§ **Directions for this task**
Exact copy, no pictures: set down every entry below as written.

§ **Given entries**
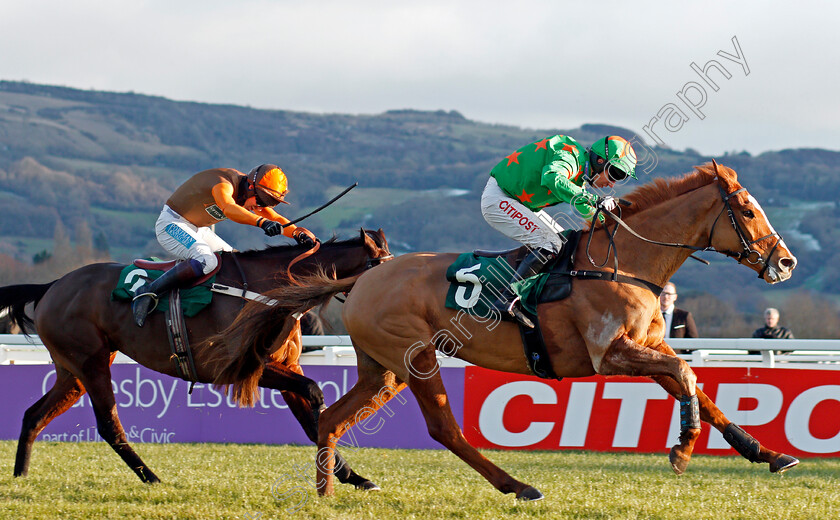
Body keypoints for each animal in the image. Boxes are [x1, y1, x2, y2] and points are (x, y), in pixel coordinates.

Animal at [0, 229, 392, 488]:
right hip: (90, 363)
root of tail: (52, 286)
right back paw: (152, 478)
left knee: (34, 415)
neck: (269, 292)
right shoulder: (240, 367)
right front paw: (345, 474)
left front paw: (353, 476)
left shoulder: (285, 366)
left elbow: (311, 417)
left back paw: (20, 476)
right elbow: (314, 394)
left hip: (74, 370)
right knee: (109, 425)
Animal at [215, 165, 796, 502]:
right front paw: (682, 447)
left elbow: (698, 386)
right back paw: (518, 485)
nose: (785, 262)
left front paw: (766, 453)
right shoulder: (611, 355)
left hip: (383, 370)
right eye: (748, 210)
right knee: (444, 430)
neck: (624, 262)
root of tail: (364, 277)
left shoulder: (645, 346)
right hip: (417, 360)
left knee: (331, 417)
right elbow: (686, 376)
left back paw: (325, 492)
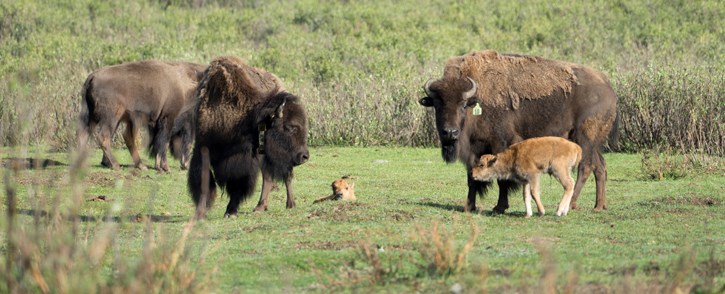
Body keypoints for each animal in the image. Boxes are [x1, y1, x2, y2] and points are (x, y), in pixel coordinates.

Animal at [77, 60, 206, 171]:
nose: (186, 165)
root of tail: (92, 76)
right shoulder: (168, 118)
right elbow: (163, 142)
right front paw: (164, 167)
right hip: (111, 118)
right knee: (104, 137)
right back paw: (116, 165)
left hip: (94, 117)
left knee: (84, 135)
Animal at [187, 56, 308, 219]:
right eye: (290, 127)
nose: (304, 156)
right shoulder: (202, 148)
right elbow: (204, 180)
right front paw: (200, 213)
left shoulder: (244, 159)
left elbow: (238, 183)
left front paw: (231, 211)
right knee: (269, 176)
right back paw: (262, 206)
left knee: (283, 175)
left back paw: (288, 204)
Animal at [418, 49, 616, 212]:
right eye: (437, 104)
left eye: (463, 104)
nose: (450, 132)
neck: (478, 100)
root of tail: (608, 87)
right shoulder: (473, 150)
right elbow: (471, 178)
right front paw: (469, 206)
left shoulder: (500, 143)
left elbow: (501, 178)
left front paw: (499, 207)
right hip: (591, 142)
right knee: (600, 167)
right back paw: (599, 206)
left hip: (585, 139)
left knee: (586, 167)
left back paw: (572, 204)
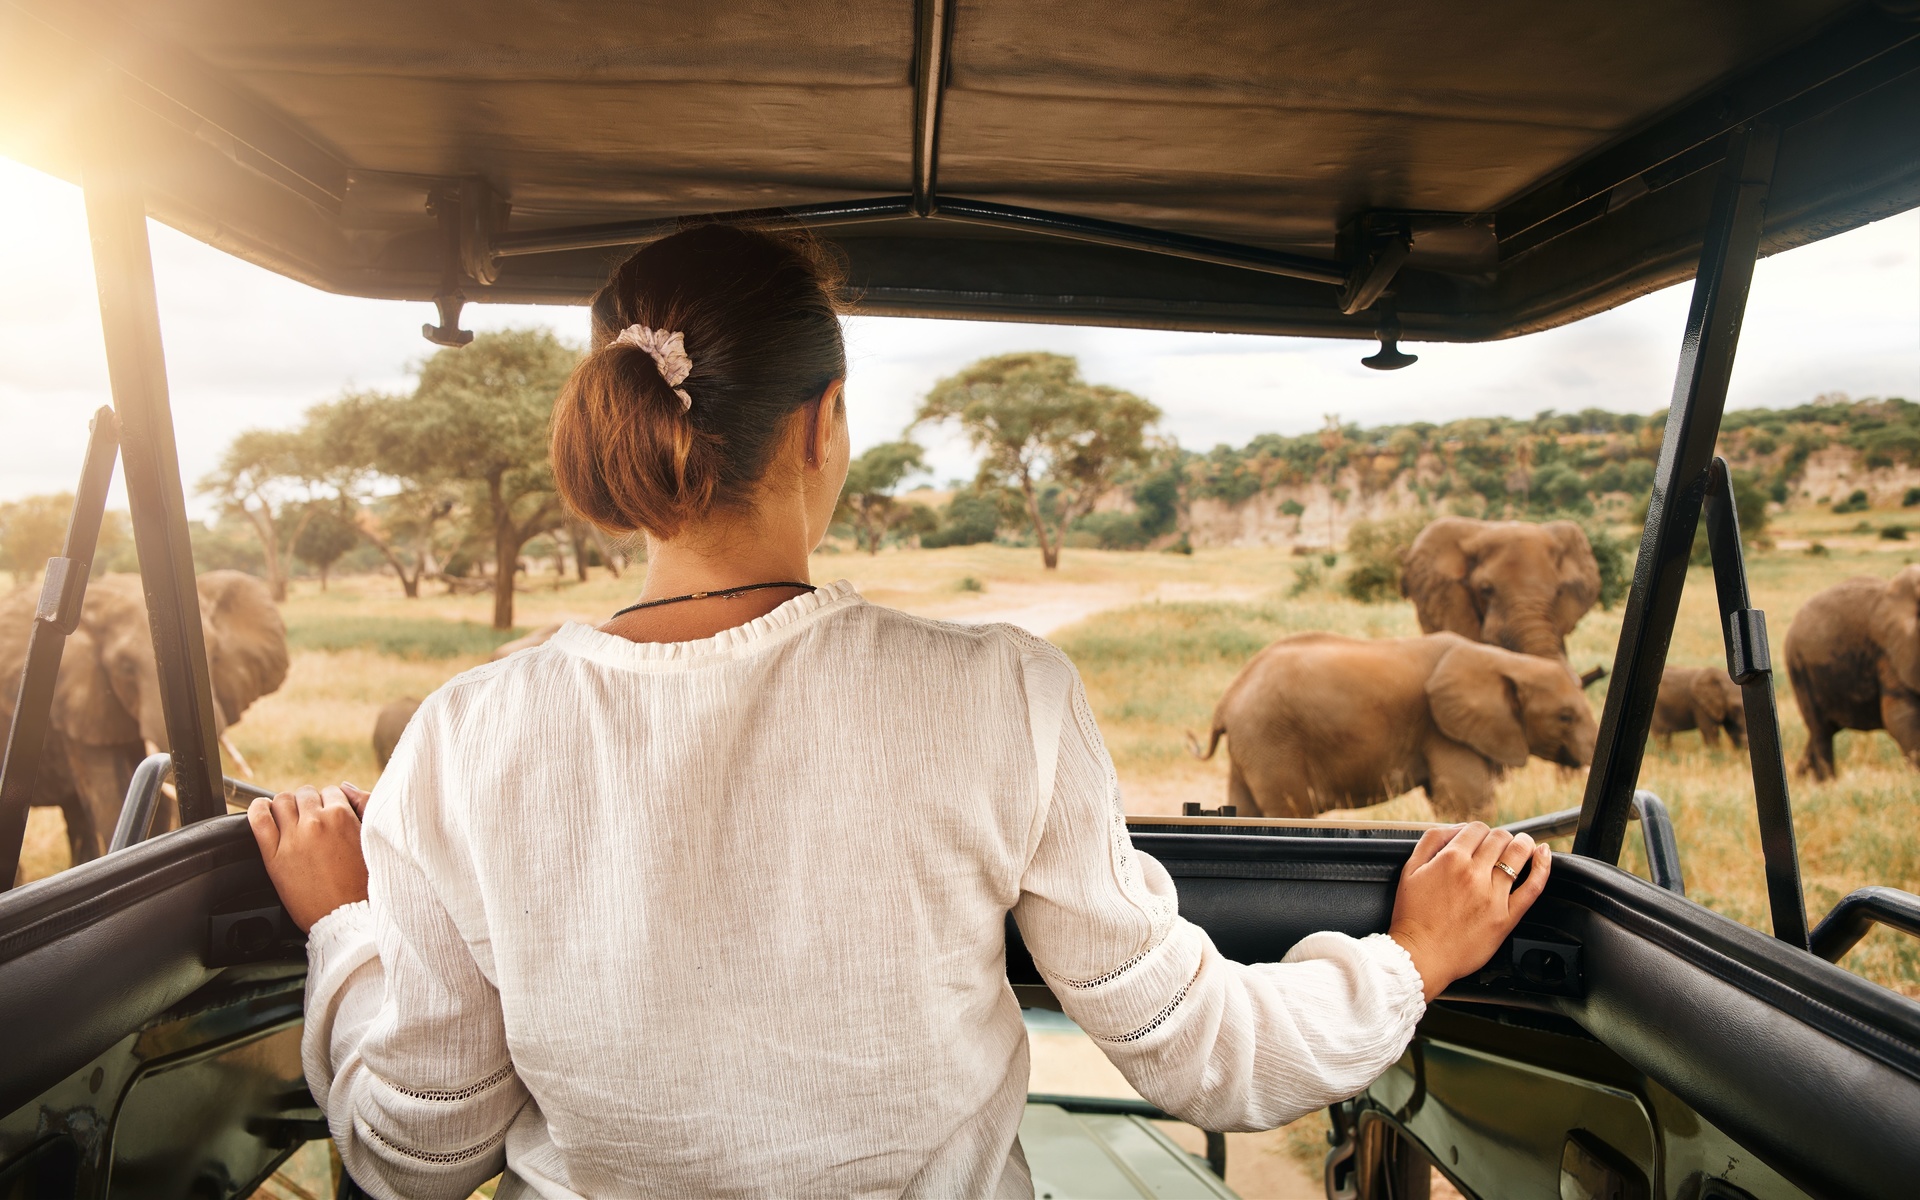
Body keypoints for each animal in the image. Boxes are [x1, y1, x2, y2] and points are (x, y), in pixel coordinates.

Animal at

§ **Task response**
Body keypoints for each animal in the image. Boxes are [x1, y1, x2, y2] and points are (x, y), in pixel coordinates.

Animal at [0, 229, 392, 488]:
right hip: (90, 363)
root of tail: (52, 286)
right back paw: (152, 478)
left knee: (34, 415)
neck: (269, 292)
right shoulder: (240, 367)
right front paw: (345, 474)
left front paw: (353, 476)
left shoulder: (285, 366)
left elbow: (311, 417)
left back paw: (20, 476)
right elbow: (314, 394)
left hip: (74, 370)
right knee: (109, 425)
Animal at [215, 165, 796, 502]:
right front paw: (682, 447)
left elbow: (698, 386)
right back paw: (518, 485)
nose: (785, 262)
left front paw: (766, 453)
right shoulder: (611, 355)
left hip: (383, 370)
right eye: (748, 210)
right knee: (444, 430)
neck: (624, 262)
root of tail: (364, 277)
left shoulder: (645, 346)
right hip: (417, 360)
left knee: (331, 417)
right elbow: (686, 376)
left back paw: (325, 492)
Body keypoints for each animal in the image. Boxes are [x1, y1, x2, y2] and points are (x, y), in pixel coordinates.

Animal at [77, 60, 206, 171]:
nose: (186, 165)
root of tail: (92, 76)
right shoulder: (168, 118)
right elbow: (163, 142)
right front paw: (164, 167)
right hip: (111, 118)
right knee: (104, 137)
right back paw: (116, 165)
left hip: (94, 117)
left knee: (84, 135)
Animal at [187, 56, 308, 219]:
right eye: (290, 127)
nose: (304, 156)
right shoulder: (202, 148)
right elbow: (204, 180)
right front paw: (200, 213)
left shoulder: (244, 159)
left elbow: (238, 183)
left front paw: (231, 211)
right knee: (269, 176)
right back paw: (262, 206)
left knee: (283, 175)
left back paw: (288, 204)
Animal at [418, 49, 616, 212]:
right eye: (437, 104)
left eye: (463, 104)
nose: (450, 132)
neck: (478, 100)
root of tail: (608, 87)
right shoulder: (473, 150)
right elbow: (471, 178)
right front paw: (469, 206)
left shoulder: (500, 143)
left elbow: (501, 178)
left front paw: (499, 207)
right hip: (591, 142)
right knee: (600, 167)
right back paw: (599, 206)
left hip: (585, 139)
left knee: (586, 167)
left back paw: (572, 204)
Body keypoints for each animal in the image. Boxes are [x1, y1, x2, y2] and points are (x, y), in pixel coordinates.

Animal at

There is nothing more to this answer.